Intro Practice: Basics of computer vision with Python

This course uses a computer vision and ML image analysis framework described in detail in this publication.


This open-source modular framework for large scale image storage, handling, annotation and automatic classification, uses cost- and labour-efficient methodologies. The tool is based on TensorFlow Lite Model Maker library and includes data augmentation and transfer learning techniques, applied to different convolutional neural network models (see session on concepts of this course).

In the introductory practice below we will use Python and computer vision libraries for basic image processing. We will learn to mount data on our Colab runtime, read an image, get information about its dimensions and shape and understand the basic idea of how image information is read by computers. You will learn that computers store images as 2D or 3D matrices, depending on whether it is a gray scale or a colour image. While many of these steps are done automatically in many libraries (R language) and modules (Python), it is nevertheless useful to get a basic idea of how computers ‘see’ and handle images.

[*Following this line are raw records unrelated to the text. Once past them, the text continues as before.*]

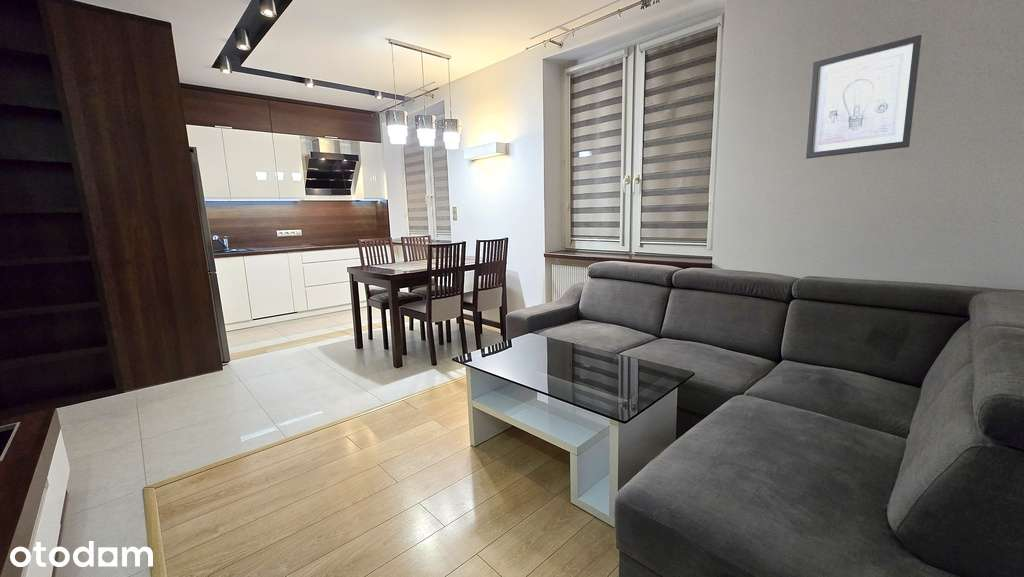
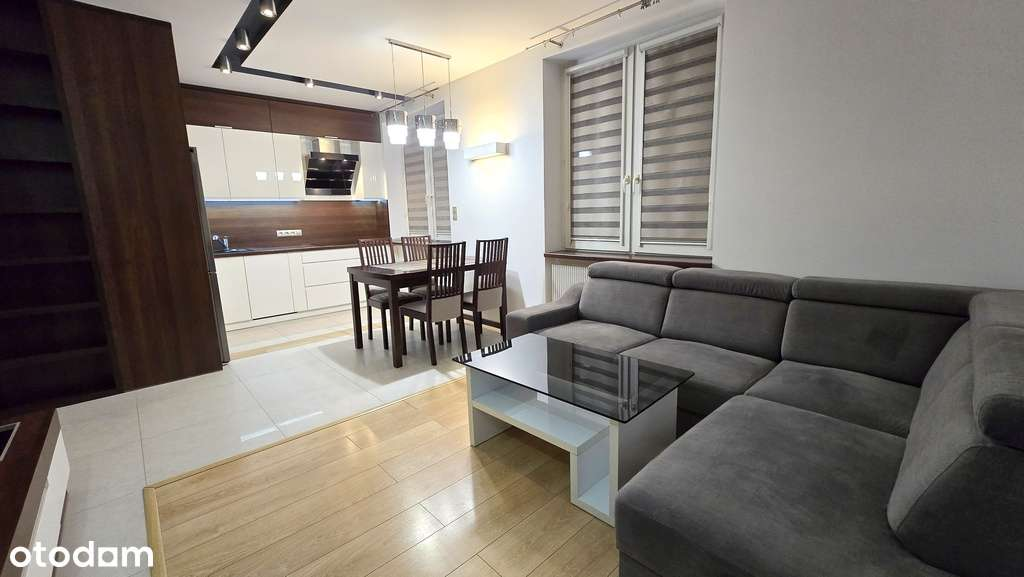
- wall art [805,34,923,160]
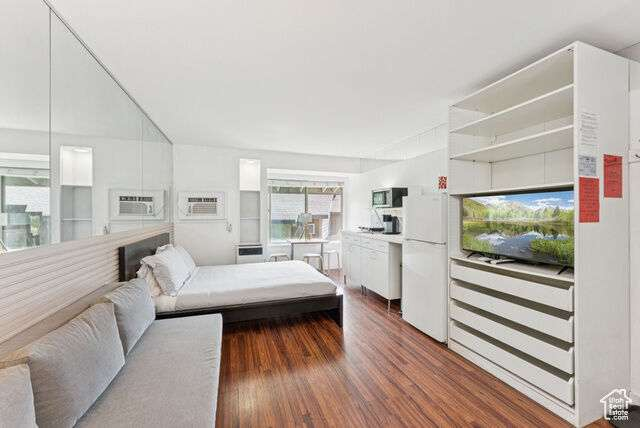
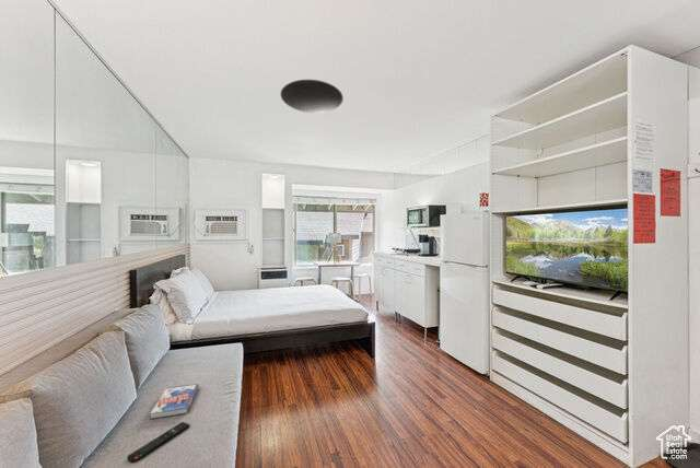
+ book [149,383,200,420]
+ ceiling light [280,79,345,114]
+ remote control [127,421,190,464]
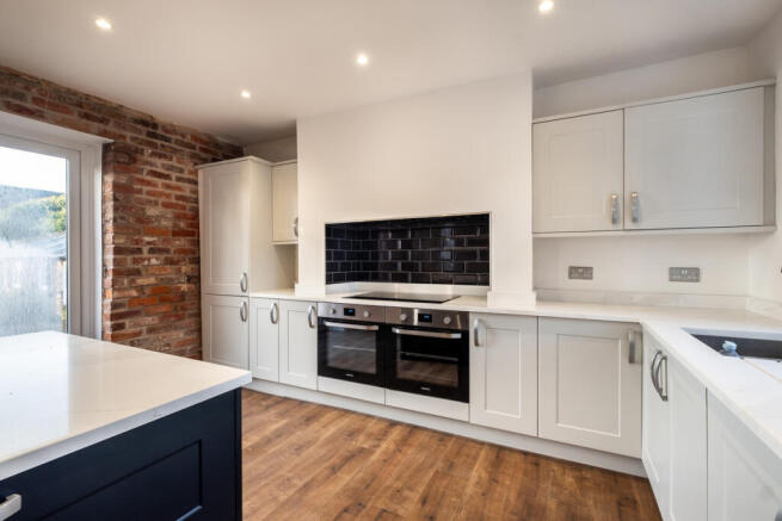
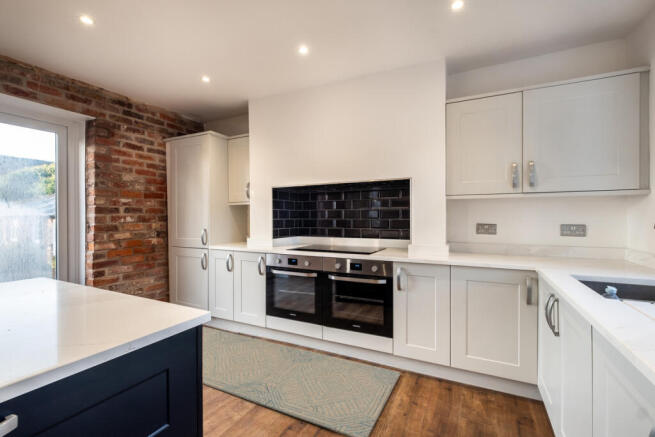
+ rug [202,326,402,437]
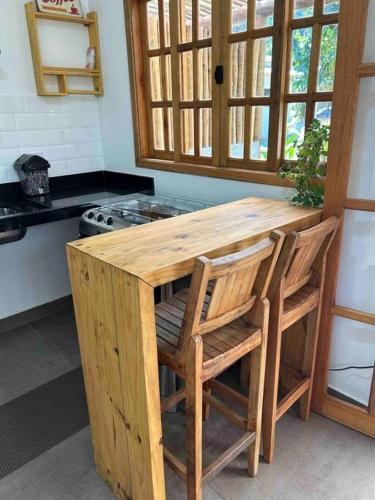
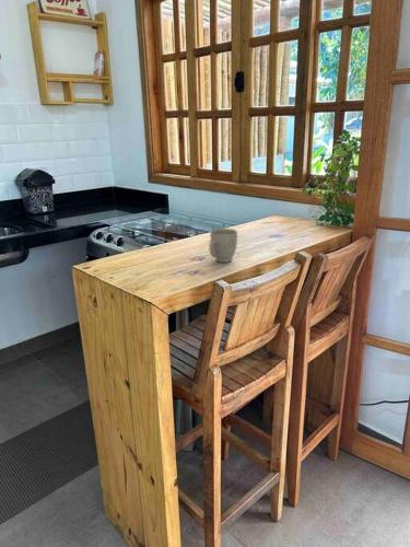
+ mug [208,228,238,264]
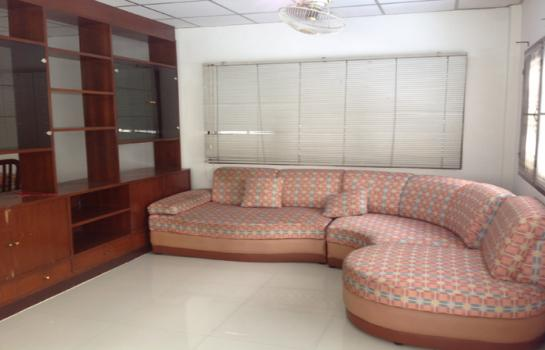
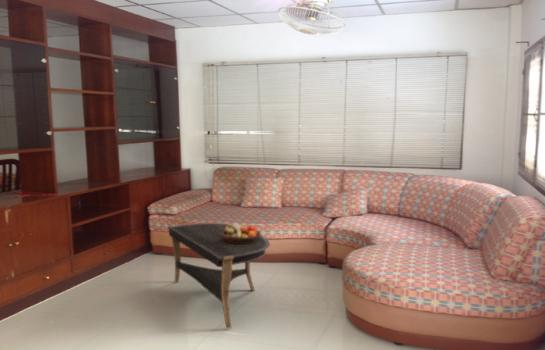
+ fruit bowl [222,222,262,243]
+ coffee table [167,222,271,330]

We will also write a few simple Python functions to visualise images. You can just follow and execute the code, but if you would like to learn more about writing functions yourself, you can check some tutorials here.

One of the libraries we will use is this course is OpenCV. This library is used widely in computer vision, although we will only use a few basic functions to read and display images. If you would like to learn more about the library you can find a short online course here and several tutorials here.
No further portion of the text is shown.